This is a partial explanation of why I seek detachment. I don't seek to put "joy" icing over a cake of "pain." I think we have to be able to feel joy while also accepting the pain—not covering the pain up with joy. "Happiness" can be anesthetizing, making us temporarily blind to pain—but the pain is still there. So to that end, we have to accept ourselves. If we are empathetic, sensitive types, then that's what we are and people who can skate through life with "positive" attitudes and smile all the time are not better, or have less karma, or more evolved than sensitive types who find it difficult to navigate 3D.

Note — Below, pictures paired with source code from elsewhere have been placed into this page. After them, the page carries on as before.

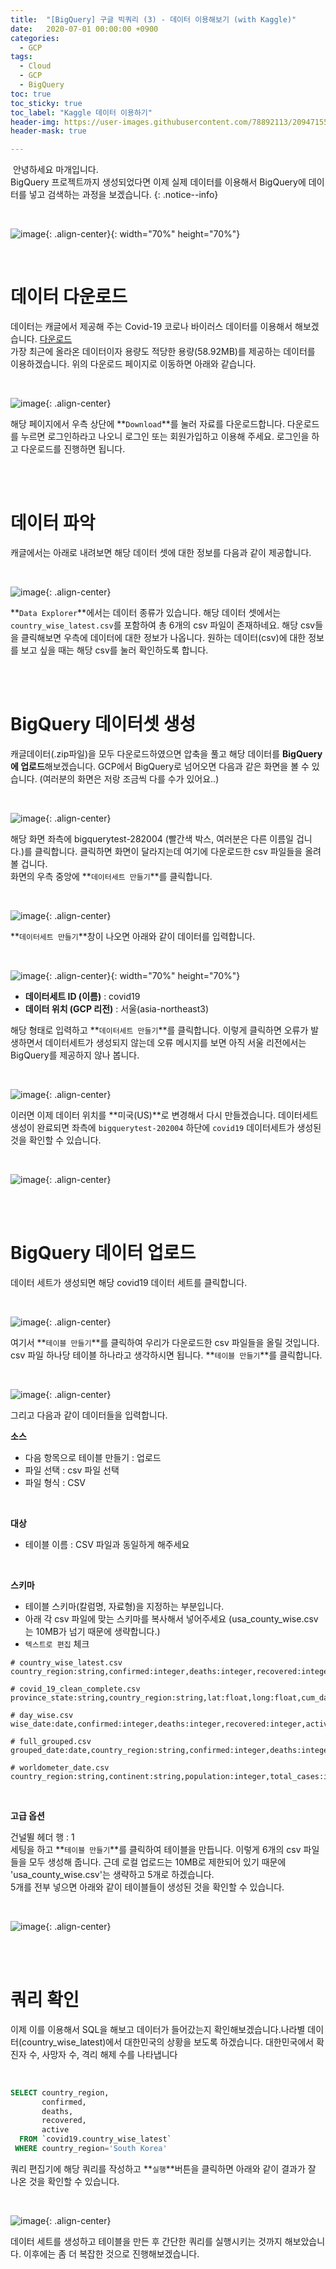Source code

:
 ```yaml
---
title:  "[BigQuery] 구글 빅쿼리 (3) - 데이터 이용해보기 (with Kaggle)"
date:   2020-07-01 00:00:00 +0900
categories:
  - GCP
tags:
  - Cloud
  - GCP
  - BigQuery
toc: true
toc_sticky: true
toc_label: "Kaggle 데이터 이용하기"
header-img: https://user-images.githubusercontent.com/78892113/209471556-8c6c325a-8c24-48a0-a12c-4f9ffea0bbc3.png
header-mask: true

---
```


&nbsp;안녕하세요 마개입니다.  
BigQuery 프로젝트까지 생성되었다면 이제 실제 데이터를 이용해서 BigQuery에 데이터를 넣고 검색하는 과정을 보겠습니다.
{: .notice--info}

<br>

![image](https://user-images.githubusercontent.com/78892113/209471556-8c6c325a-8c24-48a0-a12c-4f9ffea0bbc3.png){: .align-center}{: width="70%" height="70%"} 

<br>

# 데이터 다운로드

데이터는 캐글에서 제공해 주는 Covid-19 코로나 바이러스 데이터를 이용해서 해보겠습니다. <a href="https://www.kaggle.com/datasets/imdevskp/corona-virus-report">다운로드</a>  
가장 최근에 올라온 데이터이자 용량도 적당한 용량(58.92MB)를 제공하는 데이터를 이용하겠습니다. 위의 다운로드 페이지로 이동하면 아래와 같습니다.

<br>

![image](https://user-images.githubusercontent.com/78892113/209525166-1c0a7eb5-61c6-417b-a08a-17b63c51ad45.png){: .align-center}

해당 페이지에서 우측 상단에 **`Download`**를 눌러 자료를 다운로드합니다. 다운로드를 누르면 로그인하라고 나오니 로그인 또는 회원가입하고 이용해 주세요. 로그인을 하고 다운로드를 진행하면 됩니다. 

<br><br>

# 데이터 파악

캐글에서는 아래로 내려보면 해당 데이터 셋에 대한 정보를 다음과 같이 제공합니다. 

<br>

![image](https://user-images.githubusercontent.com/78892113/209525169-167936e9-d64d-456b-9925-874fd8833cc0.png){: .align-center}

**`Data Explorer`**에서는 데이터 종류가 있습니다. 해당 데이터 셋에서는 `country_wise_latest.csv`를 포함하여 총 6개의 csv 파일이 존재하네요. 해당 csv들을 클릭해보면 우측에 데이터에 대한 정보가 나옵니다. 원하는 데이터(csv)에 대한 정보를 보고 싶을 때는 해당 csv를 눌러 확인하도록 합니다. 

<br><br>

# BigQuery 데이터셋 생성

캐글데이터(.zip파일)을 모두 다운로드하였으면 압축을 풀고 해당 데이터를 **BigQuery에 업로드**해보겠습니다. GCP에서 BigQuery로 넘어오면 다음과 같은 화면을 볼 수 있습니다. (여러분의 화면은 저랑 조금씩 다를 수가 있어요..)

<br>

![image](https://user-images.githubusercontent.com/78892113/209525177-bdb9c5e5-151d-4019-ba94-fcb351748967.png){: .align-center}

해당 화면 좌측에 bigquerytest-282004 (빨간색 박스, 여러분은 다른 이름일 겁니다.)를 클릭합니다. 클릭하면 화면이 달라지는데 여기에 다운로드한 csv 파일들을 올려볼 겁니다.  
화면의 우측 중앙에 **`데이터세트 만들기`**를 클릭합니다. 

<br>

![image](https://user-images.githubusercontent.com/78892113/209525187-4a0f4949-5794-4dd8-bdd9-212905b97da9.png){: .align-center}

**`데이터세트 만들기`**창이 나오면 아래와 같이 데이터를 입력합니다. 

<br>

![image](https://user-images.githubusercontent.com/78892113/209525196-c8519ea9-4a6f-4a9f-aa47-acc835713b3f.png){: .align-center}{: width="70%" height="70%"}

* **데이터세트 ID (이름)** : covid19
* **데이터 위치 (GCP 리전)** : 서울(asia-northeast3)

해당 형태로 입력하고 **`데이터세트 만들기`**를 클릭합니다. 이렇게 클릭하면 오류가 발생하면서 데이터세트가 생성되지 않는데 오류 메시지를 보면 아직 서울 리전에서는 BigQuery를 제공하지 않나 봅니다. 

<br>

![image](https://user-images.githubusercontent.com/78892113/209525200-464c1535-03fd-4f87-aee8-b1ae08af4ac7.png){: .align-center}

이러면 이제 데이터 위치를 **미국(US)**로 변경해서 다시 만들겠습니다.
데이터세트 생성이 완료되면 좌측에 `bigquerytest-202004` 하단에 `covid19` 데이터세트가 생성된 것을 확인할 수 있습니다.

<br>

![image](https://user-images.githubusercontent.com/78892113/209525209-482fa5cc-88cc-4822-a786-120658965265.png){: .align-center}

<br><br>

# BigQuery 데이터 업로드

데이터 세트가 생성되면 해당 covid19 데이터 세트를 클릭합니다. 

<br>

![image](https://user-images.githubusercontent.com/78892113/209525218-87d918b9-8c10-4729-8a20-ba72ce52ced1.png){: .align-center}

여기서 **`테이블 만들기`**를 클릭하여 우리가 다운로드한 csv 파일들을 올릴 것입니다. csv 파일 하나당 테이블 하나라고 생각하시면 됩니다. **`테이블 만들기`**를 클릭합니다. 

<br>

![image](https://user-images.githubusercontent.com/78892113/209525224-9c1d021d-85c4-4204-8461-492c895d12d6.png){: .align-center}

그리고 다음과 같이 데이터들을 입력합니다. 

**소스**

* 다음 항목으로 테이블 만들기 : 업로드
* 파일 선택 : csv 파일 선택
* 파일 형식 : CSV

<br>

**대상**

* 테이블 이름 : CSV 파일과 동일하게 해주세요

<br>

**스키마**

* 테이블 스키마(칼럼명, 자료형)을 지정하는 부분입니다.
* 아래 각 csv 파일에 맞는 스키마를 복사해서 넣어주세요 (usa_county_wise.csv는 10MB가 넘기 때문에 생략합니다.)
* `텍스트로 편집` 체크

```
# country_wise_latest.csv
country_region:string,confirmed:integer,deaths:integer,recovered:integer,active:integer,new_cases:integer,new_deaths:integer,new_recovered:integer,deaths_100_cases:float,recovered_100_cases:float,deaths_100_recovered:string,confirmed_last_week:integer,one_week_change:integer,one_week_percent_increase:float,who_region:string

# covid_19_clean_complete.csv
province_state:string,country_region:string,lat:float,long:float,cum_date:date,confirmed:integer,deaths:integer,recovered:integer,active:integer,who_region:string

# day_wise.csv
wise_date:date,confirmed:integer,deaths:integer,recovered:integer,active:integer,new_cases:integer,new_deaths:integer,new_recovered:integer,deaths_100_cases:float,recovered_100_cases:float,deaths_100_recovered:float,no_of_countries:integer

# full_grouped.csv
grouped_date:date,country_region:string,confirmed:integer,deaths:integer,recovered:integer,active:integer,new_cases:integer,new_deaths:integer,new_recovered:integer,who_region:string

# worldometer_date.csv
country_region:string,continent:string,population:integer,total_cases:integer,new_cases:integer,total_deaths:integer,new_deaths:integer,total_recovered:integer,new_recovered:integer,active_cases:integer,serious_critical:integer,tot_cases_1m_pop:integer,deaths_1m_pop:integer,total_tests:integer,tests_1m_pop:integer,who_region:string
```

<br>

**고급 옵션**

건널뛸 헤더 행 : 1  
세팅을 하고 **`테이블 만들기`**를 클릭하여 테이블을 만듭니다. 이렇게 6개의 csv 파일들을 모두 생성해 줍니다. 근데 로컬 업로드는 10MB로 제한되어 있기 때문에 'usa_county_wise.csv'는 생략하고 5개로 하겠습니다.  
5개를 전부 넣으면 아래와 같이 테이블들이 생성된 것을 확인할 수 있습니다.

<br>

![image](https://user-images.githubusercontent.com/78892113/209525235-e7ee63ef-02a7-4f22-84d0-2ef99ee10993.png){: .align-center}

<br><br>

# 쿼리 확인

이제 이를 이용해서 SQL을 해보고 데이터가 들어갔는지 확인해보겠습니다.나라별 데이터(country_wise_latest)에서 대한민국의 상황을 보도록 하겠습니다. 대한민국에서 확진자 수, 사망자 수, 격리 해제 수를 나타냅니다 

<br>

```sql
SELECT country_region,
       confirmed,
       deaths,
       recovered,
       active
  FROM `covid19.country_wise_latest`
 WHERE country_region='South Korea'
```

쿼리 편집기에 해당 쿼리를 작성하고 **`실행`**버튼을 클릭하면 아래와 같이 결과가 잘 나온 것을 확인할 수 있습니다.

<br>

![image](https://user-images.githubusercontent.com/78892113/209525245-1218490b-90e5-4fee-88cf-6ad0b612c2e7.png){: .align-center}

데이터 세트를 생성하고 테이블을 만든 후 간단한 쿼리를 실행시키는 것까지 해보았습니다. 이후에는 좀 더 복잡한 것으로 진행해보겠습니다. 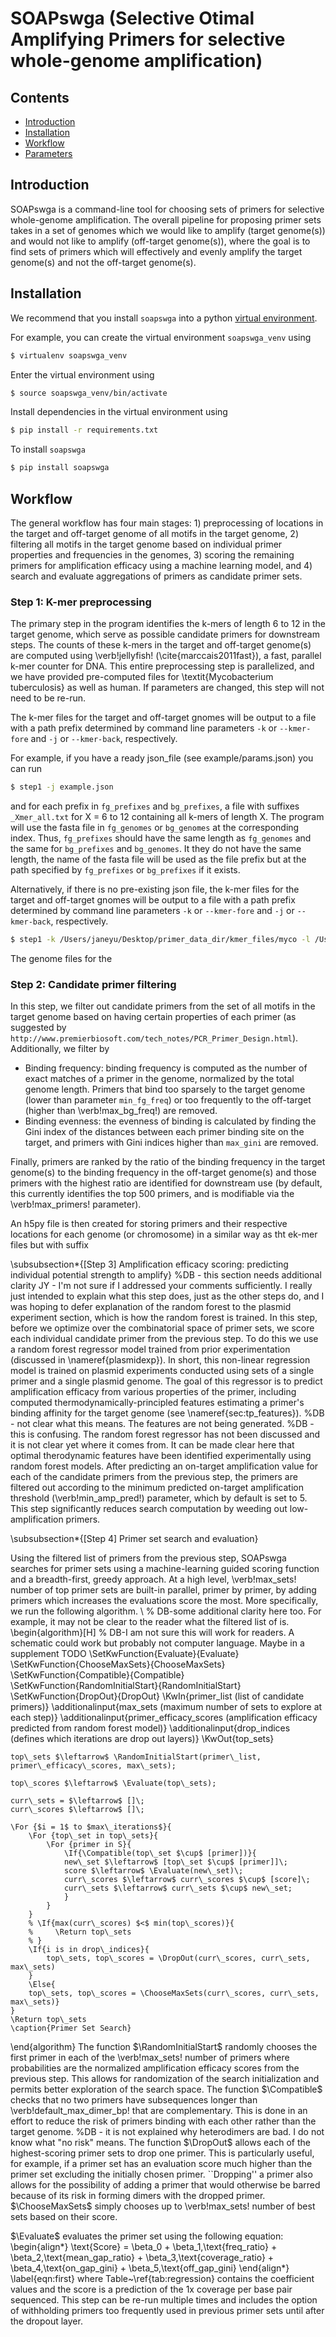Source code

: # SOAPswga (**S**elective **O**timal **A**mplifying **P**rimers for **s**elective **w**hole-**g**enome **a**mplification)

## Contents

* [Introduction](#introduction)
* [Installation](#installation)
* [Workflow](#workflow)
* [Parameters](#parameters)

## Introduction 

SOAPswga is a command-line tool for choosing   sets of primers for selective whole-genome amplification. The overall pipeline for proposing primer sets takes in a set of genomes which we would like to amplify (target genome(s)) and would not like to amplify (off-target genome(s)), where the goal is to find sets of primers which will effectively and evenly amplify the target genome(s) and not the off-target genome(s). 

## Installation

We recommend that you install `soapswga` into a python [virtual environment](https://virtualenv.pypa.io/en/latest/).

For example, you can create the virtual environment `soapswga_venv` using

```bash
$ virtualenv soapswga_venv
```

Enter the virtual environment using 

```bash
$ source soapswga_venv/bin/activate
```

Install dependencies in the virtual environment using

```bash
$ pip install -r requirements.txt
```

To install `soapswga`

 ```bash
$ pip install soapswga
```

## Workflow

The general workflow has four main stages: 1) preprocessing of locations in the target and off-target genome of all motifs in the target genome, 2) filtering all motifs in the target genome based on individual primer properties and frequencies in the genomes, 3) scoring the remaining primers for amplification efficacy using a machine learning model, and 4) search and evaluate aggregations of primers as candidate primer sets.

### Step 1: K-mer preprocessing 

The primary step in the program identifies the k-mers of length 6 to 12 in the target genome, which serve as possible candidate primers for downstream steps. The counts of these k-mers in the target and off-target genome(s) are computed using \verb!jellyfish! (\cite{marccais2011fast}), a fast, parallel k-mer counter for DNA. This entire preprocessing step is parallelized, and we have provided pre-computed files for \textit{Mycobacterium tuberculosis} as well as human. If parameters are changed, this step will not need to be re-run. 

The k-mer files for the target and off-target gnomes will be output to a file with a path prefix determined by command line parameters `-k` or `--kmer-fore` and `-j` or `--kmer-back`, respectively. 

For example, if you have a ready json_file (see example/params.json) you can run 

```bash
$ step1 -j example.json
```
and for each prefix in `fg_prefixes` and `bg_prefixes`, a file with suffixes `_Xmer_all.txt` for X = 6 to 12 containing all k-mers of length X. The program will use the fasta file in `fg_genomes` or `bg_genomes` at the corresponding index. Thus, `fg_prefixes` should have the same length as `fg_genomes` and the same for `bg_prefixes` and `bg_genomes`. It they do not have the same length, the name of the fasta file will be used as the file prefix but at the path specified by `fg_prefixes` or `bg_prefixes` if it exists.

Alternatively, if there is no pre-existing json file, the k-mer files for the target and off-target gnomes will be output to a file with a path prefix determined by command line parameters `-k` or `--kmer-fore` and `-j` or `--kmer-back`, respectively. 

```bash
$ step1 -k /Users/janeyu/Desktop/primer_data_dir/kmer_files/myco -l /Users/janeyu/Desktop/primer_data_dir/kmer_files/human
```

The genome files for the 

### Step 2: Candidate primer filtering 

In this step, we filter out candidate primers from the set of all motifs in the target genome based on having certain properties of each primer (as suggested by `http://www.premierbiosoft.com/tech_notes/PCR_Primer_Design.html`). Additionally, we filter by

- Binding frequency: binding frequency is computed as the number of exact matches of a primer in the genome, normalized by the total genome length. Primers that bind too sparsely to the target genome (lower than parameter `min_fg_freq`) or too frequently to the off-target (higher than \verb!max_bg_freq!) are removed. 
- Binding evenness: the evenness of binding is calculated by finding the Gini index of the distances between each primer binding site on the target, and primers with Gini indices higher than `max_gini` are removed. 

Finally, primers are ranked by the ratio of the binding frequency in the target genome(s) to the binding frequency in the off-target genome(s) and those primers with the highest ratio are identified for downstream use (by default, this currently identifies the top 500 primers, and is modifiable via the \verb!max_primers! parameter). 

An h5py file is then created for storing primers and their respective locations for each genome (or chromosome) in a similar way as tht ek-mer files but with suffix

\subsubsection*{[Step 3] Amplification efficacy scoring: predicting individual potential strength to amplify} %DB - this section needs additional clarity JY - I'm not sure if I addressed your comments sufficiently. I really just intended to explain what this step does, just as the other steps do, and I was hoping to defer explanation of the random forest to the plasmid experiment section, which is how the random forest is trained. 
In this step, before we optimize over the combinatorial space of primer sets, we score each individual candidate primer from the previous step. To do this we use a random forest regressor model trained from prior experimentation (discussed in \nameref{plasmidexp}). In short, this non-linear regression model is trained on plasmid experiments conducted using sets of a single primer and a single plasmid genome. The goal of this regressor is to predict amplification efficacy from various properties of the primer, including computed thermodynamically-principled features estimating a primer's binding affinity for the target genome (see \nameref{sec:tp_features}). %DB - not clear what this means. The features are not being generated. %DB - this is confusing. The random forest regressor has not been discussed and it is not clear yet where it comes from. It can be made clear here that optimal therodynamic features have been identified experimentally using random forest models. 
After predicting an on-target amplification value for each of the candidate primers from the previous step, the primers are filtered out according to the minimum predicted on-target amplification threshold (\verb!min_amp_pred!) parameter, which by default is set to 5. This step significantly reduces search computation by weeding out low-amplification primers. 

\subsubsection*{[Step 4] Primer set search and evaluation}

Using the filtered list of primers from the previous step, SOAPswga searches for primer sets using a machine-learning guided scoring function and a breadth-first, greedy approach. At a high level, \verb!max_sets! number of top primer sets are built-in parallel, primer by primer, by adding primers which increases the evaluations score the most. More specifically, we run the following algorithm. \\ % DB-some additional clarity here too. For example, it may not be clear to the reader what the filtered list of is. 
\begin{algorithm}[H] % DB-I am not sure this will work for readers. A schematic could work but probably not computer language. Maybe in a supplement TODO
    \SetKwFunction{Evaluate}{Evaluate}
    \SetKwFunction{ChooseMaxSets}{ChooseMaxSets}
    \SetKwFunction{Compatible}{Compatible}
    \SetKwFunction{RandomInitialStart}{RandomInitialStart}
    \SetKwFunction{DropOut}{DropOut}
    \KwIn{primer\_list (list of candidate primers)}
    \additionalinput{max\_sets (maximum number of sets to explore at each step)}
    \additionalinput{primer\_efficacy\_scores (amplification efficacy predicted from random forest model)}
     \additionalinput{drop\_indices (defines which iterations are drop out layers)}
    \KwOut{top\_sets}
    
    top\_sets $\leftarrow$ \RandomInitialStart(primer\_list, primer\_efficacy\_scores, max\_sets);
    
    top\_scores $\leftarrow$ \Evaluate(top\_sets);
    
    curr\_sets = $\leftarrow$ []\;
    curr\_scores $\leftarrow$ []\;
    
    \For {$i = 1$ to $max\_iterations$}{
        \For {top\_set in top\_sets}{ 
            \For {primer in S}{
                \If{\Compatible(top\_set $\cup$ [primer])}{
                new\_set $\leftarrow$ [top\_set $\cup$ [primer]]\; 
                score $\leftarrow$ \Evaluate(new\_set)\;
                curr\_scores $\leftarrow$ curr\_scores $\cup$ [score]\;
                curr\_sets $\leftarrow$ curr\_sets $\cup$ new\_set;
                }
            }
        }
        % \If{max(curr\_scores) $<$ min(top\_scores)}{
        %     \Return top\_sets
        % }
        \If{i is in drop\_indices}{
            top\_sets, top\_scores = \DropOut(curr\_scores, curr\_sets, max\_sets)
        }
        \Else{
        top\_sets, top\_scores = \ChooseMaxSets(curr\_scores, curr\_sets, max\_sets)}
    }
    \Return top\_sets
    \caption{Primer Set Search}
\end{algorithm}
The function $\RandomInitialStart$ randomly chooses the first primer in each of the \verb!max_sets! number of primers where probabilities are the normalized amplification efficacy scores from the previous step. This allows for randomization of the search initialization and permits better exploration of the search space. 
The function $\Compatible$ checks that no two primers have subsequences longer than \verb!default_max_dimer_bp! that are complementary. This is done in an effort to reduce the risk of primers binding with each other rather than the target genome. %DB - it is not explained why heterodimers are bad. I do not know what "no risk" means.
The function $\DropOut$ allows each of the highest-scoring primer sets to drop one primer. This is particularly useful, for example, if a primer set has an evaluation score much higher than the primer set excluding the initially chosen primer. ``Dropping'' a primer also allows for the possibility of adding a primer that would otherwise be barred because of its risk in forming dimers with the dropped primer.
$\ChooseMaxSets$ simply chooses up to \verb!max_sets! number of best sets based on their score.

$\Evaluate$ evaluates the primer set using the following equation:
\begin{align*}
\text{Score} = 
  \beta_0 + 
  \beta_1\,\text{freq\_ratio} + 
  \beta_2\,\text{mean\_gap\_ratio} + 
  \beta_3\,\text{coverage\_ratio} +
  \beta_4\,\text{on\_gap\_gini} + 
  \beta_5\,\text{off\_gap\_gini}
 \end{align*} \label{eqn:first}
where Table~\ref{tab:regression} contains the coefficient values and the score is a prediction of the 1x coverage per base pair sequenced. This step can be re-run multiple times and includes the option of withholding primers too frequently used in previous primer sets until after the dropout layer.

(The following is totally paraphrased and it's been a long time since I read this so I may be off about the details.) Ram Dass talked about meditating in his backyard (or somewhere outside). His (or someone's) cat brought a dying mouse to him and was torturing it as domesticated cats will sometimes do before they eat prey. RD was in a quandary over it. He felt pain/sorrow watching the cat and the poor mouse and came to a realization that maybe that was the point—that he accept and feel his pain. That the point was not to try and take his own pain away by intervening, as the natural animal world is predicated upon predator/prey, but rather to observe self and self's pain, and feel it, accept it and not try to eliminate it or cover it up.
On the other hand, it is possible to mitigate the sorrow of this existence by taking action of some kind. Volunteering, creating beautiful things (paintings, stories, music, painting a room, making an altar, knitting, and so on), walking in nature and interacting with the flora and fauna, the sun, rain, snow, and breathing outdoor air. It's also really important to get physical exercise.